Multilingual translation pipeline

EN ↔ ZH ↔ JA ↔ KO with a brand glossary, streaming output, and a built-in quality score — using only nex-pro. ~$0.0001 per typical paragraph.

⏱ 10 minnex-prostreamingtool calling

The two non-obvious things

Most translation pipelines fail on two boring things:

  1. Brand terms get translated. "NexToken" becomes "下一令牌". Bad.
  2. Quality is invisible. The model returns something — is it good? Same model can self-score on a 1-10 rubric.

This recipe solves both with a glossary tool + a single eval pass.

Step 1 · Define glossary + system prompt

GLOSSARY = {
    "NexToken":  {"zh": "NexToken", "ja": "NexToken", "ko": "NexToken"},
    "nex-pro":   {"zh": "nex-pro",  "ja": "nex-pro",  "ko": "nex-pro"},
    "Singapore": {"zh": "新加坡",   "ja": "シンガポール", "ko": "싱가포르"},
    "wallet":    {"zh": "钱包",     "ja": "ウォレット",   "ko": "지갑"},
}

def system_prompt(target_lang, glossary):
    pairs = "\n".join(f"  {src} → {dst[target_lang]}" for src, dst in glossary.items())
    return (
        f"You are a professional translator. Translate the user's text into {target_lang}.\n"
        f"Preserve product/brand names exactly. Glossary:\n{pairs}\n"
        "Output ONLY the translation, no preamble, no quotes."
    )

Step 2 · Translate with streaming

from openai import OpenAI
import os

client = OpenAI(api_key=os.environ["NEX_API_KEY"], base_url="https://api.nextoken.biz/v1")

def translate(text, target="zh"):
    out = []
    stream = client.chat.completions.create(
        model="nex-pro",
        messages=[
            {"role": "system", "content": system_prompt(target, GLOSSARY)},
            {"role": "user",   "content": text},
        ],
        temperature=0.2,
        stream=True,
    )
    for chunk in stream:
        delta = chunk.choices[0].delta.content or ""
        print(delta, end="", flush=True)   # live UX
        out.append(delta)
    print()
    return "".join(out)

translated = translate("NexToken is hosted in Singapore. Top up your wallet.", target="zh")
# Output: NexToken 部署在新加坡。请充值你的钱包。

Step 3 · Quality-score every translation

A separate call scores 0-10 on five rubrics. Cheap because nex-pro charges per token, not per call, and the eval prompt is small.

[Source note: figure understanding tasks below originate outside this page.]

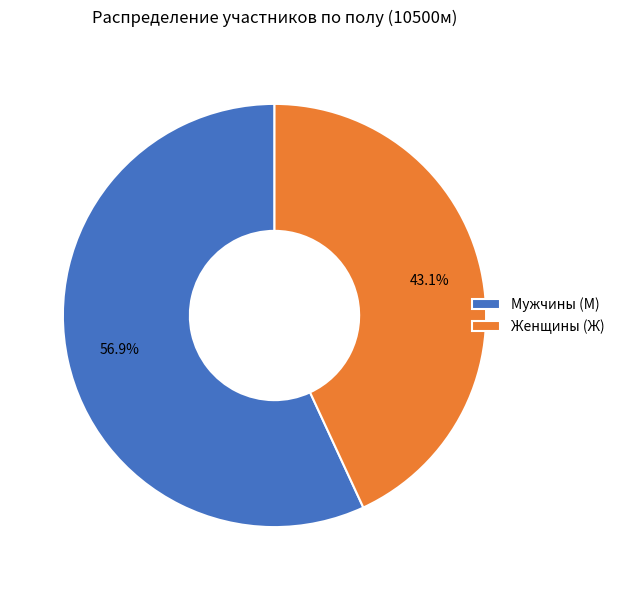

Which slice is the largest?

Мужчины (М)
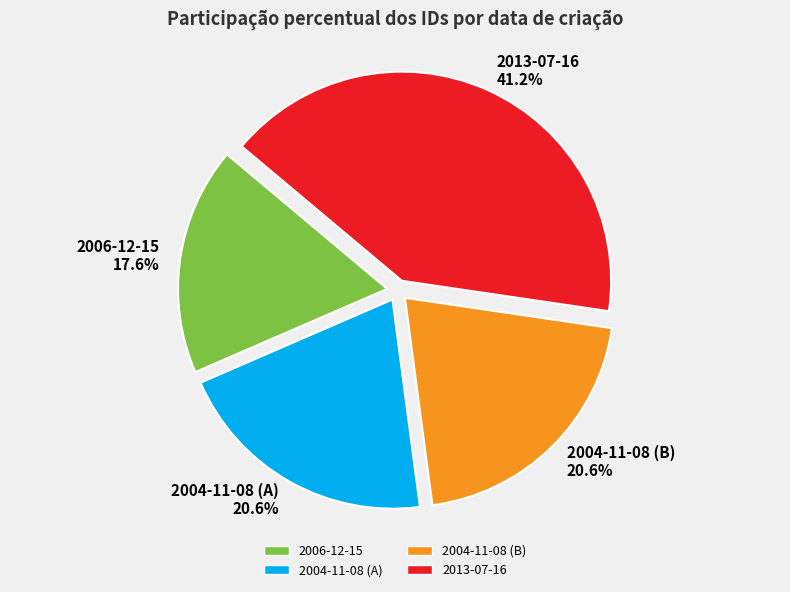

Is the sum of 2004-11-08 (A) and 2013-07-16 greater than half?

Yes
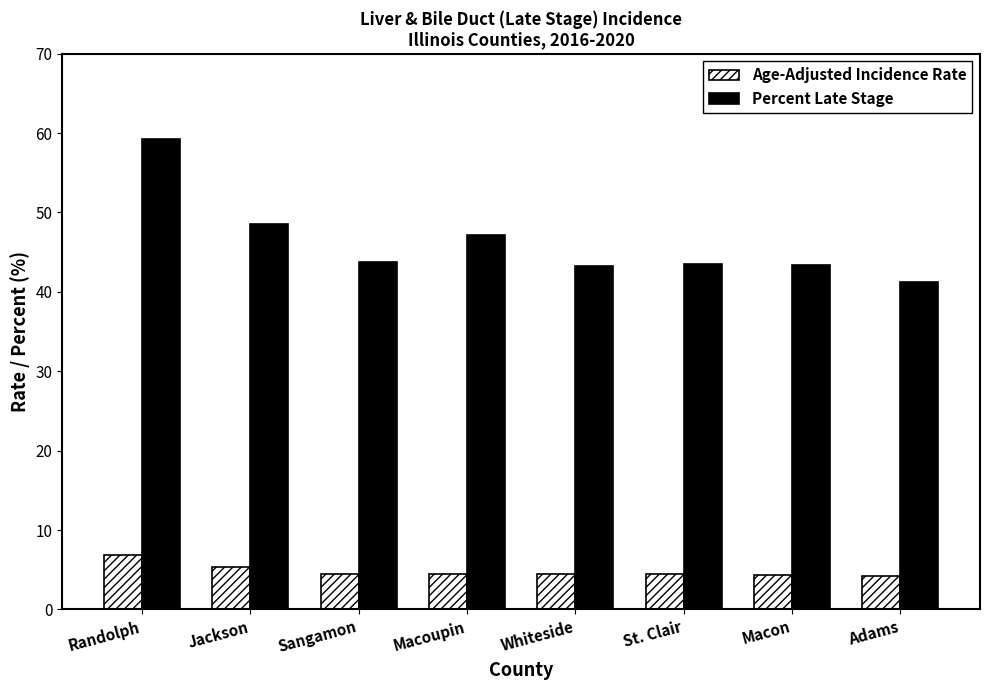

Which series has the widest spread of values?

Percent Late Stage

def score(source, translation, target_lang):
    r = client.chat.completions.create(
        model="nex-pro",
        messages=[{
            "role": "user",
            "content": (
                f"Score this {target_lang} translation on a 0–10 scale for each rubric. "
                f"Return ONLY JSON like {{\"accuracy\":N,\"fluency\":N,\"brand_safety\":N,\"tone\":N,\"completeness\":N}}.\n\n"
                f"Source: {source}\n\nTranslation: {translation}"
            ),
        }],
        temperature=0,
        response_format={"type": "json_object"},
    )
    return r.choices[0].message.content

print(score("Top up your wallet.", "请充值你的钱包。", "zh"))
# {"accuracy":10, "fluency":10, "brand_safety":10, "tone":9, "completeness":10}
Why score with the same model? Cheaper than a different judge and good enough for regression-style monitoring. If you need a stronger judge (e.g. for releases or A/B testing), swap model="nex-pro" to model="nex-reasoning" — 6× cost but significantly better at catching subtle errors.

Step 4 · Bulk pipeline (CSV in, CSV out)

import csv

with open("source.csv") as inp, open("translated.csv", "w", newline="") as out:
    reader = csv.DictReader(inp)
    writer = csv.DictWriter(out, fieldnames=["id", "source", "zh", "ja", "ko", "score_zh"])
    writer.writeheader()
    for row in reader:
        s = row["text"]
        zh = translate(s, "zh")
        ja = translate(s, "ja")
        ko = translate(s, "ko")
        sc = score(s, zh, "zh")
        writer.writerow({"id": row["id"], "source": s, "zh": zh, "ja": ja, "ko": ko, "score_zh": sc})

For 1,000 short strings (≈ 50 tokens each) across 3 target languages + score: about $0.30 total. Same job on gpt-4o: ~$6.